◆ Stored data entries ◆
# # # # #

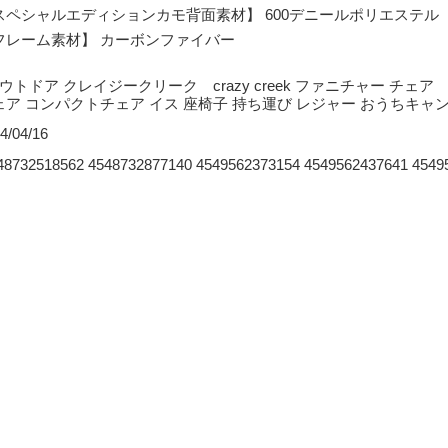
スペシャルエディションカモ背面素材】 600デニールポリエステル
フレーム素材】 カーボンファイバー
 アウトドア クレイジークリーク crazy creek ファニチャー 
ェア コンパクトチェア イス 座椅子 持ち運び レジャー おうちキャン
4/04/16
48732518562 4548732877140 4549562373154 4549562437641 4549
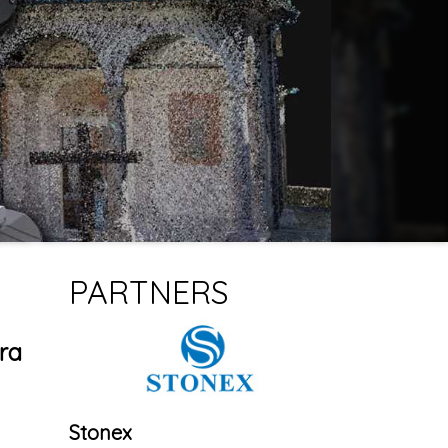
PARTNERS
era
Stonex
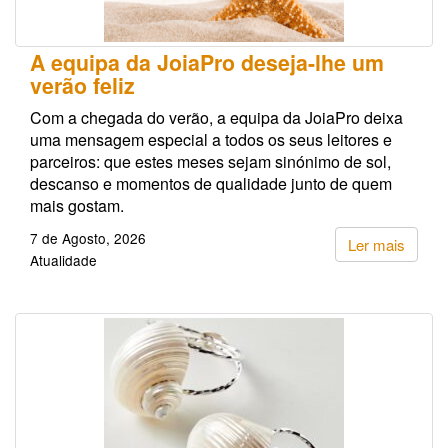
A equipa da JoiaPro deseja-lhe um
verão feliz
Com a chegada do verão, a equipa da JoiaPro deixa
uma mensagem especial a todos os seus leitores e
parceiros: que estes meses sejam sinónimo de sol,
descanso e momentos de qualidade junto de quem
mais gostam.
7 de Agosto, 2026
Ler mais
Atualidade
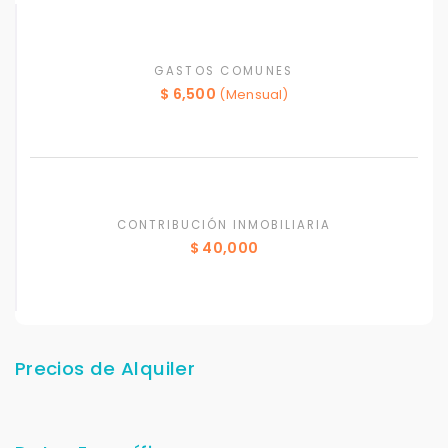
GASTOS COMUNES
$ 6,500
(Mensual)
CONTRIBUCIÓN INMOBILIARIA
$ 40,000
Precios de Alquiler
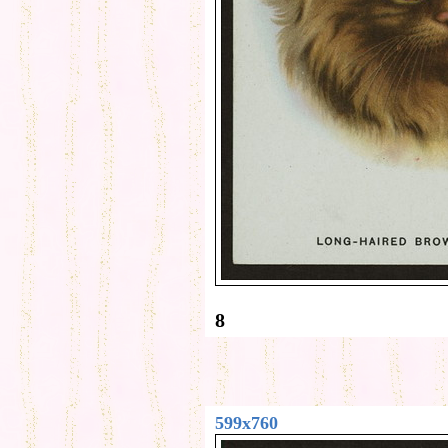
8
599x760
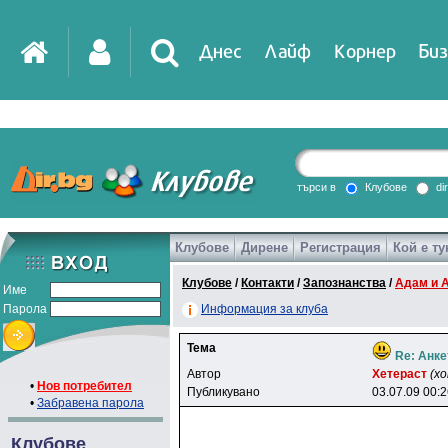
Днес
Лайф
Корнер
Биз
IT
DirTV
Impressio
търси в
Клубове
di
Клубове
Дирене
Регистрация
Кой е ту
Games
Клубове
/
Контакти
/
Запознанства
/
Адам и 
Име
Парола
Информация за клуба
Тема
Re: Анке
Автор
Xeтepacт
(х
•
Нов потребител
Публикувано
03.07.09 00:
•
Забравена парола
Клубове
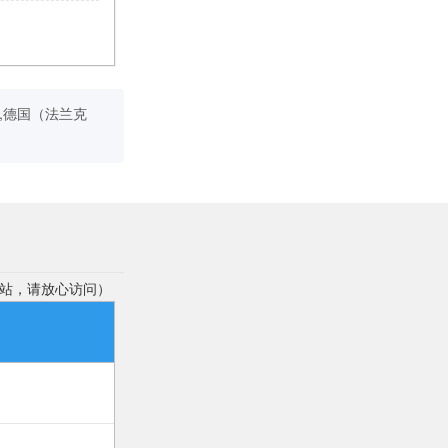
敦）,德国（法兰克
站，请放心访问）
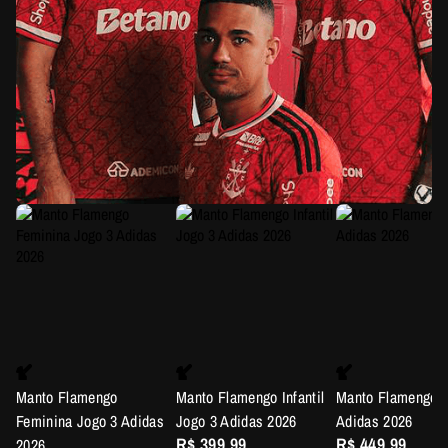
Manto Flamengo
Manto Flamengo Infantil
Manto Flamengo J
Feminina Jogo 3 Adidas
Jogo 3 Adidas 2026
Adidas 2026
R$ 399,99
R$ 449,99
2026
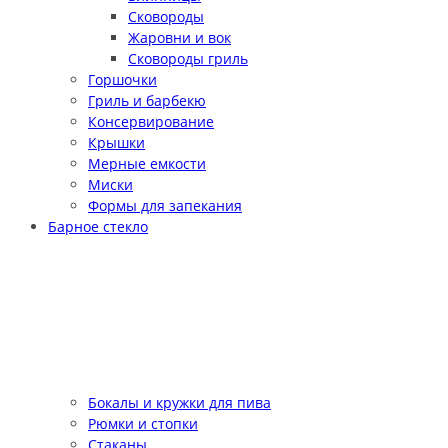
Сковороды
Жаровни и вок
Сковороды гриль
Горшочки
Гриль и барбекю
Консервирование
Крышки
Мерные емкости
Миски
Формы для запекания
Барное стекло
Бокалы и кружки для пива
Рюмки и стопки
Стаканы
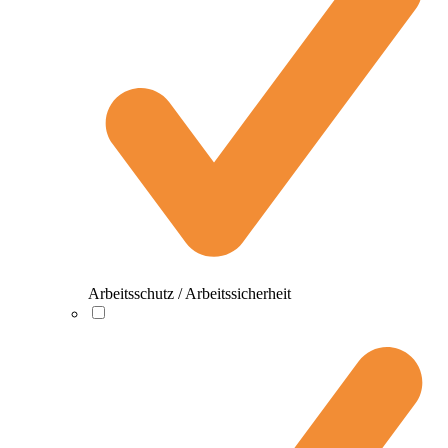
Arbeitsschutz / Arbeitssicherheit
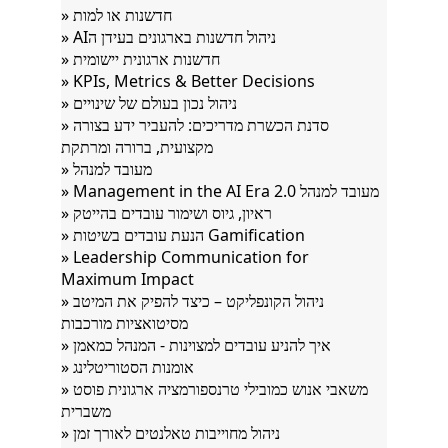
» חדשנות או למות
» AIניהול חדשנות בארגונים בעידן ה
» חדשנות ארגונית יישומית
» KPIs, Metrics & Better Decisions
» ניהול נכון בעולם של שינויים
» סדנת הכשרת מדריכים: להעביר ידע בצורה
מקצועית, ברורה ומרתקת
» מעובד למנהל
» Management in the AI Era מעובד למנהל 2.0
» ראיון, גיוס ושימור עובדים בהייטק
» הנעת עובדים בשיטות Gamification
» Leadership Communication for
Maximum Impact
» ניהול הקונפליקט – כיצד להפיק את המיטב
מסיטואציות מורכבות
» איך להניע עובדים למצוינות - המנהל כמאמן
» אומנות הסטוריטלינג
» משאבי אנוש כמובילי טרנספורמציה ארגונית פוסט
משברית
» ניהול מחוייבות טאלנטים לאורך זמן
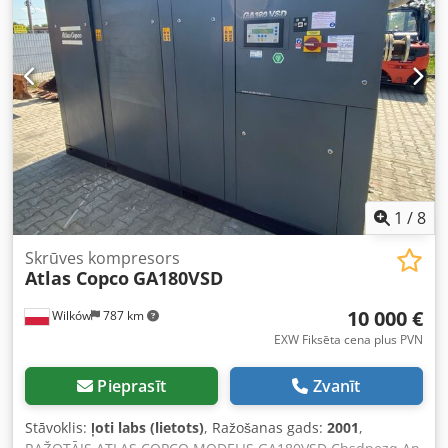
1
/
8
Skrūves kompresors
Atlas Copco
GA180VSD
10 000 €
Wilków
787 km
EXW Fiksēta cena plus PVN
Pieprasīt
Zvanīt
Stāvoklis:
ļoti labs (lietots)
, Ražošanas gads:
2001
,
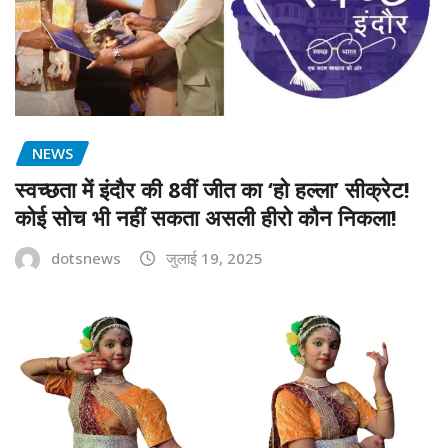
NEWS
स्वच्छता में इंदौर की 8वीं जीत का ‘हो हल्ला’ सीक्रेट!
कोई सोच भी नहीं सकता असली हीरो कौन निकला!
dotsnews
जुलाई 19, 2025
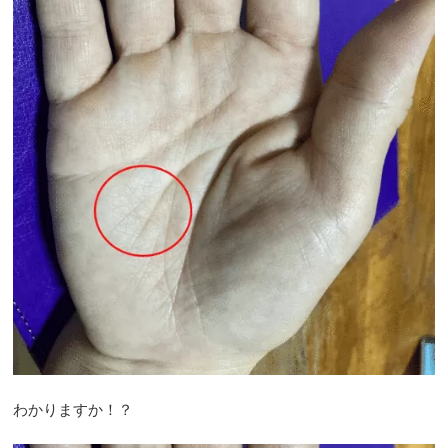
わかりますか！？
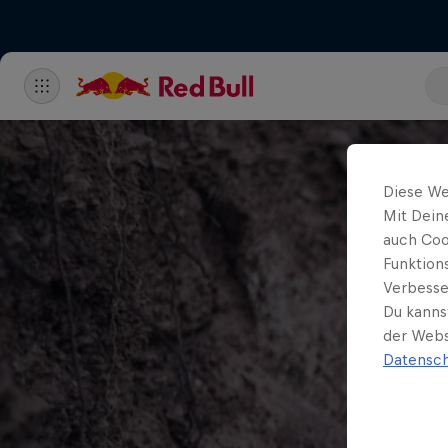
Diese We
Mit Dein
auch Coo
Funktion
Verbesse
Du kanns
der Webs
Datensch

# # # # #

◆ WHAT YOU WILL DO ◆
Reproduce all of the data above word for word, leaving out the pictures.

◆ SOLUTION TO THIS PROBLEM ◆
スペシャルエディションカモ背面素材】 600デニールポリエステル
フレーム素材】 カーボンファイバー
 アウトドア クレイジークリーク crazy creek ファニチャー 
ェア コンパクトチェア イス 座椅子 持ち運び レジャー おうちキャン
4/04/16
48732518562 4548732877140 4549562373154 4549562437641 4549
PARTNERS
era
Stonex
A equipa da JoiaPro deseja-lhe um
verão feliz
Com a chegada do verão, a equipa da JoiaPro deixa
uma mensagem especial a todos os seus leitores e
parceiros: que estes meses sejam sinónimo de sol,
descanso e momentos de qualidade junto de quem
mais gostam.
7 de Agosto, 2026
Ler mais
Atualidade
GASTOS COMUNES
$ 6,500
(Mensual)
CONTRIBUCIÓN INMOBILIARIA
$ 40,000
Precios de Alquiler
8
599x760
Днес
Лайф
Корнер
Биз
IT
DirTV
Impressio
търси в
Клубове
di
Клубове
Дирене
Регистрация
Кой е ту
Games
Клубове
/
Контакти
/
Запознанства
/
Адам и 
Име
Парола
Информация за клуба
Тема
Re: Анке
Автор
Xeтepacт
(х
•
Нов потребител
Публикувано
03.07.09 00:
•
Забравена парола
Клубове
敦）,德国（法兰克
站，请放心访问）
Manto Flamengo
Manto Flamengo Infantil
Manto Flamengo J
Feminina Jogo 3 Adidas
Jogo 3 Adidas 2026
Adidas 2026
R$ 399,99
R$ 449,99
2026
Сковороды
Жаровни и вок
Сковороды гриль
Горшочки
Гриль и барбекю
Консервирование
Крышки
Мерные емкости
Миски
Формы для запекания
Барное стекло
Бокалы и кружки для пива
Рюмки и стопки
Стаканы
Arbeitsschutz / Arbeitssicherheit
» חדשנות או למות
» AIניהול חדשנות בארגונים בעידן ה
» חדשנות ארגונית יישומית
» KPIs, Metrics & Better Decisions
» ניהול נכון בעולם של שינויים
» סדנת הכשרת מדריכים: להעביר ידע בצורה
מקצועית, ברורה ומרתקת
» מעובד למנהל
» Management in the AI Era מעובד למנהל 2.0
» ראיון, גיוס ושימור עובדים בהייטק
» הנעת עובדים בשיטות Gamification
» Leadership Communication for
Maximum Impact
» ניהול הקונפליקט – כיצד להפיק את המיטב
מסיטואציות מורכבות
» איך להניע עובדים למצוינות - המנהל כמאמן
» אומנות הסטוריטלינג
» משאבי אנוש כמובילי טרנספורמציה ארגונית פוסט
משברית
» ניהול מחוייבות טאלנטים לאורך זמן
1
/
8
Skrūves kompresors
Atlas Copco
GA180VSD
10 000 €
Wilków
787 km
EXW Fiksēta cena plus PVN
Pieprasīt
Zvanīt
Stāvoklis:
ļoti labs (lietots)
, Ražošanas gads:
2001
,
NEWS
स्वच्छता में इंदौर की 8वीं जीत का ‘हो हल्ला’ सीक्रेट!
कोई सोच भी नहीं सकता असली हीरो कौन निकला!
dotsnews
जुलाई 19, 2025
わかりますか！？
Diese We
Mit Dein
auch Coo
Funktion
Verbesse
Du kanns
der Webs
Datensch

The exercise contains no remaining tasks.